BOSTON, June 28 -- Alcoa Inc., the largest U.S. maker of aluminum, won approval from the United Steelworkers union for a four-year labor contract that includes a 5 percent pay raise.
The accord through May 15, 2014, covers almost 6,000 staff at 11 U.S. plants run by New York-based Alcoa, the union said in an e-mailed statement today. Employees will get lump-sum payments of $2,750 in lieu of higher wages in the first two years, followed by a 5 percent pay increase for the second half of the agreement.

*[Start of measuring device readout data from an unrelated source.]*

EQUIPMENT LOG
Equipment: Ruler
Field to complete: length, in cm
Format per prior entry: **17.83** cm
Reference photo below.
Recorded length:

Contributions to family health plans by workers, who haven't held a strike since 1986, will climb to $47 a week from $32 over four years. They will receive a $1,250 signing bonus for approving the accord by June 30.
"Under the circumstances we believe that this agreement is the best we can achieve, and sees us through the bad times, preserving our most important gains," the union said in a June 15 message to members recommending they vote for the deal.
In voting yesterday, the contract was supported by 68 percent of union membership, the United Steelworkers said on its website.
"This new agreement is a good outcome for our employees, shareholders, customers and communities," Alcoa said in a statement today.
Alcoa rose 12 cents, or 1.1 percent, to $11.23 at 4 p.m. in New York Stock Exchange composite trading. The shares have dropped 30 percent this year, the largest decline in the 30- member Dow Jones Industrial Average.